— START OF Provided text —

2015 Latest Caselaw 6452 Del

Citation : 2015 Latest Caselaw 6452 Del
Judgement Date : 1 September, 2015

Delhi High Court
Thomas Karketta vs State Thr. Narcotics Control ... on 1 September, 2015
Author: Ashutosh Kumar
*    IN THE HIGH COURT OF DELHI AT NEW DELHI
                                            Reserved on:      27.08.2015
                                            Date of decision: 01.09.2015

+                                     CRL.A. 1555/2011
     THOMAS KARKETTA
                                                             ..... Appellant
                             Through:       Mr.Ajit Sharma, Adv.

                             versus

     STATE THR. NARCOTICS CONTROL BUREAU
                                             ..... Respondent
                    Through: Ms. Alpana Pandey, APP for
                             the State with SI P.K. Jha and
                             SI Chandra Shekhar, PS Hazrat
                             Nizamuddin

CORAM:
HON'BLE MR. JUSTICE ASHUTOSH KUMAR

ASHUTOSH KUMAR , J.

1. Thomas Karketta stands convicted under Section 20 (b) (ii) (c) of the Narcotic Drugs and Psychotropic Substances Act (For Short 'NDPS Act'), for being in possession of 61.49 kg ganja by judgment dated 5/9/2011, passed by ASJ/ Special Judge- NDPS/South and South-East, Saket Court Complex, New Delhi in Session Case no. 51 A/2009 arising out of FIR no. 333/2009 (PS H. Nizamuddin).

2. By order dated 8/9/2011, he has been sentenced to undergo Rigorous Imprisonment for 10 years and to pay a fine of rupees 1 lac. and in default of payment of fine to further suffer Simple Imprisonment for 6 months.

3. The aforesaid judgment and order of conviction is under challenge in the present appeal.

4. The appellant was arrested from near ISBT, Sarai Kale Khan, near IGL pump and was found to be in possession of four bags containing a total of 61.49 kg ganja.

5. The prosecution case is that, while HC Som Pal Singh (PW.1), Ct. Gurvinder Singh (PW.3), SI Shivraj Bisht (PW.4) and Ct. Prakash (PW.6) were on patrolling duty on 6/8/2009, they were informed at about 5:30 PM by a Secret Informer that one person is sitting near ISBT, Sarai Kale Khan, with contraband and if raid is conducted immediately, he could be apprehended. The aforesaid information was communicated by SI Shivraj Bisht (PW.4) to the ACP, Operation Cell, where after direction was given to undertake the raid. The further case of the prosecution is that a request was made to 4 passersby to join the raid but they refused and disappeared without disclosing their identities and particulars.

— END OF Provided text —
— START OF Extracted entries —

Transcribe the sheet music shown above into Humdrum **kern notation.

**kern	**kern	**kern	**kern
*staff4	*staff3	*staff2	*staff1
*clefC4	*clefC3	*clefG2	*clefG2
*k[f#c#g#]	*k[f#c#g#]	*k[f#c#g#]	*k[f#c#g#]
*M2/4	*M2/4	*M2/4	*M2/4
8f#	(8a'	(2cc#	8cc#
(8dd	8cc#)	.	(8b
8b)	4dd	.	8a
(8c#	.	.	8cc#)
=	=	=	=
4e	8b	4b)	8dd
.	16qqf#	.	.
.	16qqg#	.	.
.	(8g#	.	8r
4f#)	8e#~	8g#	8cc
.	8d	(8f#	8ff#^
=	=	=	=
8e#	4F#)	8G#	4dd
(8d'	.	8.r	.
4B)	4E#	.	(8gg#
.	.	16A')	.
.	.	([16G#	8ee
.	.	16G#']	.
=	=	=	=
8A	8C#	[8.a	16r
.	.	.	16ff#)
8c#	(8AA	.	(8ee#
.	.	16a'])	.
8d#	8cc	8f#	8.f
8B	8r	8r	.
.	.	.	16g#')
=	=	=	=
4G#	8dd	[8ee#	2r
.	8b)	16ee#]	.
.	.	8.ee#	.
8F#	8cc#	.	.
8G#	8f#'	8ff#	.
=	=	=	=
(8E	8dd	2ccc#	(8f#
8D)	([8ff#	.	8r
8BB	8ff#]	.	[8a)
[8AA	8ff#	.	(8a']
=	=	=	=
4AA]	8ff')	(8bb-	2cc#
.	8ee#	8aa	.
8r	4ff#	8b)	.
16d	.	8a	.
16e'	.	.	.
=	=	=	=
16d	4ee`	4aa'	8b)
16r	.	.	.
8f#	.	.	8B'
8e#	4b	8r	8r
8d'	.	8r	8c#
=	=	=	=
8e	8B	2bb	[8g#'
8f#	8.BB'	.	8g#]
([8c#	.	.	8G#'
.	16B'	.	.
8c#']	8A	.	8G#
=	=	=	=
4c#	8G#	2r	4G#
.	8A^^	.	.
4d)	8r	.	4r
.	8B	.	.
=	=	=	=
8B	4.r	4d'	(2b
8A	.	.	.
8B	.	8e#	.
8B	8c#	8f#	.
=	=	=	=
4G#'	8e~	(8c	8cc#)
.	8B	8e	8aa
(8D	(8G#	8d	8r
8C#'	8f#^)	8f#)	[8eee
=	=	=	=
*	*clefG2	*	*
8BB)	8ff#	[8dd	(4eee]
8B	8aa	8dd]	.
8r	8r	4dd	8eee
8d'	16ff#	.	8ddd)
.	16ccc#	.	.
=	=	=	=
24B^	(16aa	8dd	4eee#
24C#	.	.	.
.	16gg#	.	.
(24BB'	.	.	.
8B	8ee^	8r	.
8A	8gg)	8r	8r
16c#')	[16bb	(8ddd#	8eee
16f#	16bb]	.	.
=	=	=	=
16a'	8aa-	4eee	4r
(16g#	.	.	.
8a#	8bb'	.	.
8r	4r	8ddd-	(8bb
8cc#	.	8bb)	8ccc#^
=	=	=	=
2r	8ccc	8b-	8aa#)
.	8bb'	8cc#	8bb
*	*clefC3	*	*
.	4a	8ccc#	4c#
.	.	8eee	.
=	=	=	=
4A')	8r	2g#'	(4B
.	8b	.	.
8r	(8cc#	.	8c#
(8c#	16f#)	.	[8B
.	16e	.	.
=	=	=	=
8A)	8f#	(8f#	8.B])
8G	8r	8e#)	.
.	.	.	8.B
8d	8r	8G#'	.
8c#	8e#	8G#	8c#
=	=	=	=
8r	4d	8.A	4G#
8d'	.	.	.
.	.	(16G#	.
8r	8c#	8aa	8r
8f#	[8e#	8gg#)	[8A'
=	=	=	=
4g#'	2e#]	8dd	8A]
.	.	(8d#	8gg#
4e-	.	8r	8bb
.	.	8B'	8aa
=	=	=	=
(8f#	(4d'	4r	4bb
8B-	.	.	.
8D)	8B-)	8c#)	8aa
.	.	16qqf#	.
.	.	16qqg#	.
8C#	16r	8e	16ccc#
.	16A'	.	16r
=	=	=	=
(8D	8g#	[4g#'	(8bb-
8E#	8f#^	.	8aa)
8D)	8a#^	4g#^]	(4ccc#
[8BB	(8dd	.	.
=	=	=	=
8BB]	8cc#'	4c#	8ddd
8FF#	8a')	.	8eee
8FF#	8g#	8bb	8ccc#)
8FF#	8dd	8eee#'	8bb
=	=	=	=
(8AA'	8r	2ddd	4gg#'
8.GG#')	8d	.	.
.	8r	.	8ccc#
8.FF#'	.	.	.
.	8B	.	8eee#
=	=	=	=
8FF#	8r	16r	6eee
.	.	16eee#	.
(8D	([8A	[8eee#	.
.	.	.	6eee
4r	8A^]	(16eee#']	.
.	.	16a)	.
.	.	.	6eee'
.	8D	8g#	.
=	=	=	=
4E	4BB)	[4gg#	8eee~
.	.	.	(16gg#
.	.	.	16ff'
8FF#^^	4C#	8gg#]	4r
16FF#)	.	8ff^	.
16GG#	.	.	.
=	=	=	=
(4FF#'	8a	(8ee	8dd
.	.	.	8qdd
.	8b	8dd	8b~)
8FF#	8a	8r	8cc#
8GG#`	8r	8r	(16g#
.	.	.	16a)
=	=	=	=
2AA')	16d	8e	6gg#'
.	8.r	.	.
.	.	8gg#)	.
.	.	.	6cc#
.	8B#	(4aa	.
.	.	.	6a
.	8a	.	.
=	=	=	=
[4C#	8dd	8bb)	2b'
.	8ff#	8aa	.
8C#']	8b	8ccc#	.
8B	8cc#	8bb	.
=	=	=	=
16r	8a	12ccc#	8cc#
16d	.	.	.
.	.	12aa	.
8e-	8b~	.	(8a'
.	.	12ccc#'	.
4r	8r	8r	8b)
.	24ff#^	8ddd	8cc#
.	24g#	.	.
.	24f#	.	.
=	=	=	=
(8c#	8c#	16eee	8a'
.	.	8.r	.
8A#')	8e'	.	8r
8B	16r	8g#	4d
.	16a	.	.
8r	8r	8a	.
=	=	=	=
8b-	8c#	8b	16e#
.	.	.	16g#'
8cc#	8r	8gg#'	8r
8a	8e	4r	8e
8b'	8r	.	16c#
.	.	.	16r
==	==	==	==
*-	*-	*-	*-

— END OF Extracted entries —

Exercise instructions
Continue the Delhi High Court judgment in Thomas Karketta's ganja appeal from the point where it ends. The data has no connection to the judgment text.

Result of this task
6. The appellant was found sitting on two red coloured bags. He was holding the strings of other two bags in his hands. He was apprehended and was told about the information which the Police party had about him. He was made aware of his legal rights to be search in the presence of a Gazetted Officers or a Magistrate by way of a written notice under Section 50 of the NDPS Act (Ex.PW.1/A; Carbon copy Ex. PW.3/A), but the appellant refused to exercise such option. The refusal was taken down in the hand writing of the appellant (Ex.PW1/B). The appellant was also offered to search the

members of the raiding team before he was searched, but that to be was refused.

7. The four bags contained, in all, 61.49 kg ganja. SI Shivraj Bisht (PW.4) drew out samples of ganja from each of the four bags and gave serial numbers to the same. They were packed in separate cloth pullandas and were also sealed affixing the seal of SSB. FSL form was also prepared on the spot, on which also the same seal was affixed. The seal, after its use was given to HC Som Pal Singh (PW.1).

8. SI Shivraj Bisht (PW.4), prepared a rukka and sent the same to PS Hazarat Nizammudin through Ct. Gurvinder Singh (PW.3). He was also entrusted with the sealed pullandas, FSL form and seizure memo for being given to the SHO.

9. Charge-sheet was filed against the appellant on 29/10/2009, where upon cognizance was taken under Section 20(b) (ii) (c) of the NDPS Act.

10. The prosecution has relied upon 10 witnesses who were examined on its behalf to bring home the charges against the appellant.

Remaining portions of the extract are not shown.